Just Net Coalition, Friedrich Ebert Foundation and Bread for the World

Mechanisation of economic activities triggered the industrial revolution, changing our economic, social and political paradigms. A parallel can be drawn in how data-based intelligencification of economic processes is setting up a digital economy, with similarly wide ramifications expected. Economic and political power in the industrial era centred on the ownership of industrial means of production – and so did the counter-claims of the multitude against the few. In a digital society, these powers are considerably determined by control over a society’s data, and the ensuing digital intelligence. A thorough understanding of these elements must informs the struggles of progressive forces against abuse and excesses of digital power, towards its fair distribution.

Protection of personal data is much discussed, but not that of collective data. The latter may be anonymised, aggregate social data, as well as data from our common artefacts, public spaces and the nature. Protecting personal data also requires collective approaches; individual centric attempts having largely failed owing to power asymmetries between individuals and the data controlling giant corporations. For obvious reasons, the latter resist attempts to call conceptual and policy attention to collective aspects of our data and digital intelligence.

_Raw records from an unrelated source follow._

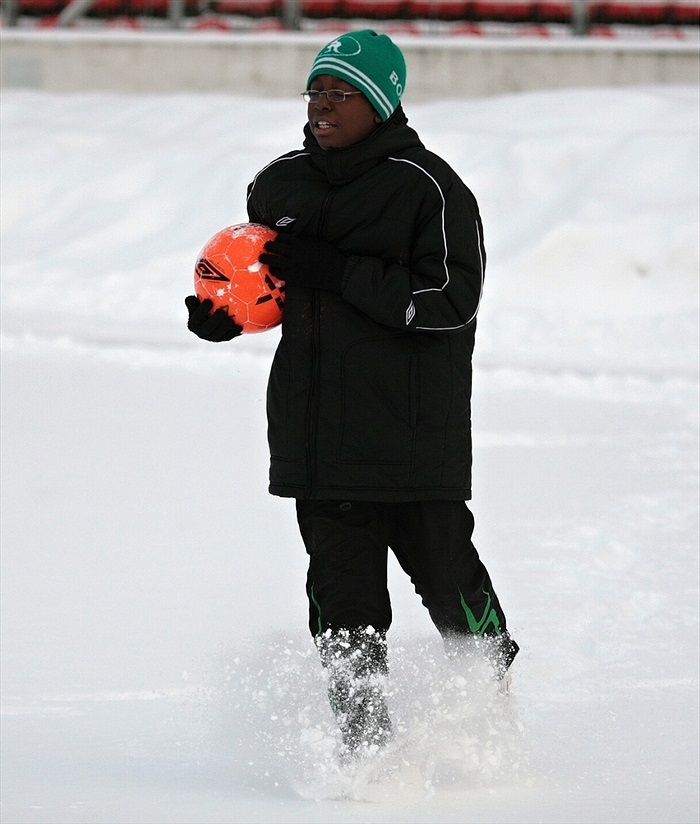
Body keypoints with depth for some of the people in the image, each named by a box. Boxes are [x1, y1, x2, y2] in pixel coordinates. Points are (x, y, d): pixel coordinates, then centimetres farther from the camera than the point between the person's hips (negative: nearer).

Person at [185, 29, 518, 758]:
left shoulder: (427, 187, -9)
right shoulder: (280, 184, 10)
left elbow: (449, 302, -16)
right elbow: (265, 281, 23)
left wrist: (335, 272, -20)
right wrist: (220, 314, 0)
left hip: (415, 426, -5)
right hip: (319, 435, 5)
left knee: (444, 572, 3)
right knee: (342, 592, 2)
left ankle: (492, 687, 30)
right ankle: (366, 743, 7)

The importance and implications of data itself tend to be less self-evident; to understand them one should focus on how data provides intelligence about us; as a society as a whole, as national and sub-national communities, and as various forms of groups and kinds of people. Such intelligence is not just some open, general knowledge about its subjects. It is information of an ever-shifting and -enhancing, granular, real time quality, infusing and impacting the most intimate, even unexplored, spaces of social relationships and fabric, and personal behaviour and psychology. It is as specific to particular people, groups and communities, as personal information is specific to a person. In wrong hands, such specific group intelligence carries great harm potential. It cannot, therefore, just be

shared as an open access resource. Much of community intelligence would increasingly be auto- executing, forming large AI or digital intelligence based economic and social systems – sector-wise,

and cross-sectoral. Google and Apple, for instance, are no longer personal applications providers; they are centrally into health, transport, education, urban governance, and much more. They really are digital intelligence corporations, with the aim, and business model, to ultimately own society’s collective intelligence – sector-wise, and generally.

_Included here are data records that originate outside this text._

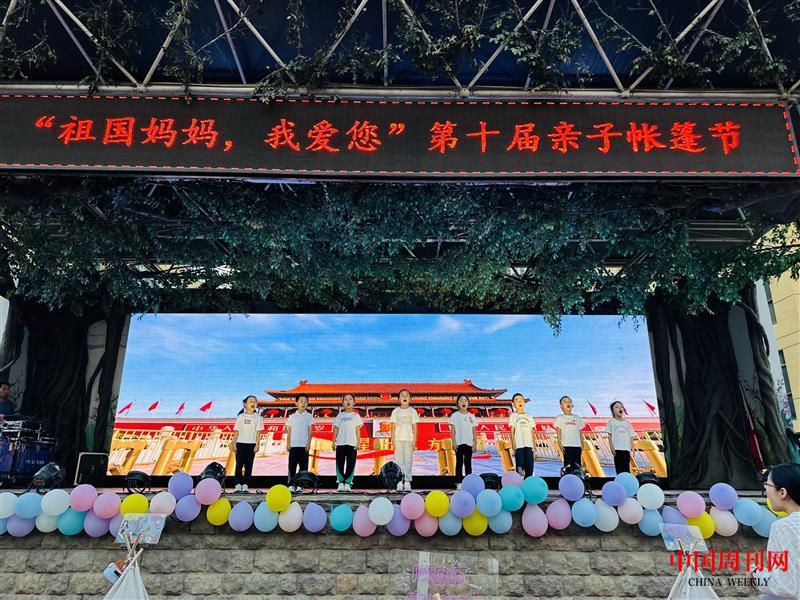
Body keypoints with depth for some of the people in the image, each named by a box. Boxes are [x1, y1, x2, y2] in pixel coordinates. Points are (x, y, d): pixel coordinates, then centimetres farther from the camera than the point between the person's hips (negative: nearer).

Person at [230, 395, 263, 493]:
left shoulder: (257, 417, 4)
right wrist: (233, 443, 0)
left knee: (249, 465, 1)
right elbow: (236, 431, 6)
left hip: (251, 444, 0)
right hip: (240, 443, 0)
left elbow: (257, 432, 1)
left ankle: (245, 485, 6)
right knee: (239, 465, 0)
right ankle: (238, 484, 6)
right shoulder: (241, 417, 6)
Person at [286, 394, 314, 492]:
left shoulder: (309, 416, 4)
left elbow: (310, 431, 1)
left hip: (304, 445, -1)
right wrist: (288, 443, 2)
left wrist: (308, 443, -7)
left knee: (303, 465, 1)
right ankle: (291, 484, 5)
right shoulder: (292, 416, 8)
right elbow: (289, 431, 9)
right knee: (292, 465, -1)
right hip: (293, 445, 1)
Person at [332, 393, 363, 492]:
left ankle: (348, 483, 3)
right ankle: (341, 483, 8)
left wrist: (358, 442, -3)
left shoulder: (356, 416, 7)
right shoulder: (340, 415, 11)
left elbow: (358, 430, 4)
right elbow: (336, 429, 10)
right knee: (340, 463, 1)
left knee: (351, 464, -3)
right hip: (340, 443, 1)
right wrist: (334, 441, 3)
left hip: (352, 443, -1)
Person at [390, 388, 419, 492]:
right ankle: (400, 482, 4)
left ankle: (407, 482, 5)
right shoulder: (396, 411, 6)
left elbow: (414, 427, 5)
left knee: (408, 460, -1)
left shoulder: (412, 411, 6)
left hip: (409, 439, 0)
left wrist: (414, 440, -2)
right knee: (398, 460, 0)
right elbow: (393, 427, 5)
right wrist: (393, 440, -2)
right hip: (398, 439, 0)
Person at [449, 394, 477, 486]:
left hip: (469, 443, 3)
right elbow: (452, 430, -2)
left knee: (468, 463, 6)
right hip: (459, 443, -3)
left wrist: (475, 442, 3)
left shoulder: (471, 416, 9)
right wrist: (454, 442, -9)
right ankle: (459, 483, 5)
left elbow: (474, 431, 10)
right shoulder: (455, 415, 1)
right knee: (459, 462, 1)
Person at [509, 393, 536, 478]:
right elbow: (512, 431, 2)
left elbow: (531, 432, 14)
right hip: (519, 445, -3)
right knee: (520, 466, -7)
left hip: (529, 445, 3)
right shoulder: (513, 416, 7)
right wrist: (513, 444, -8)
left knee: (529, 466, 0)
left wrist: (533, 445, 6)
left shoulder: (529, 416, 16)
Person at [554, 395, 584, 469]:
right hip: (567, 446, -3)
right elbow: (558, 433, 1)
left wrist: (582, 445, 5)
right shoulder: (560, 418, 5)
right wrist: (560, 445, -8)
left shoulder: (577, 418, 13)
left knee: (577, 465, 3)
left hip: (577, 446, 3)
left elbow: (580, 433, 13)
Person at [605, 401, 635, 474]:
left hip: (626, 449, 3)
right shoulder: (611, 421, 5)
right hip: (617, 449, -3)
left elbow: (631, 436, 10)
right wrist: (611, 447, -7)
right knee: (619, 468, -3)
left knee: (627, 468, 2)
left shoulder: (627, 422, 12)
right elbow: (610, 435, 2)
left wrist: (633, 448, 1)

Should groups and communities not own and control intelligence about themselves; and therefore own and control the data that builds such intelligence? This data after all is largely contributed by them, or comes from commons/public/natural spaces. Our collective intelligence is the greatest power over us, and the logic for its self-determination is as much moral as political-economy based. Reassertion of people’s control should also extend to the techno-structures that form the ‘physical body’ of society-wide digital systems, from connectivity to software and cloud-computing. The first day of the workshop will examine the conceptual basis of these key issues. The second day will explore practical strategies for progressive actors to help people regain control over their data and digital intelligence, and the techno-structures that enclose them."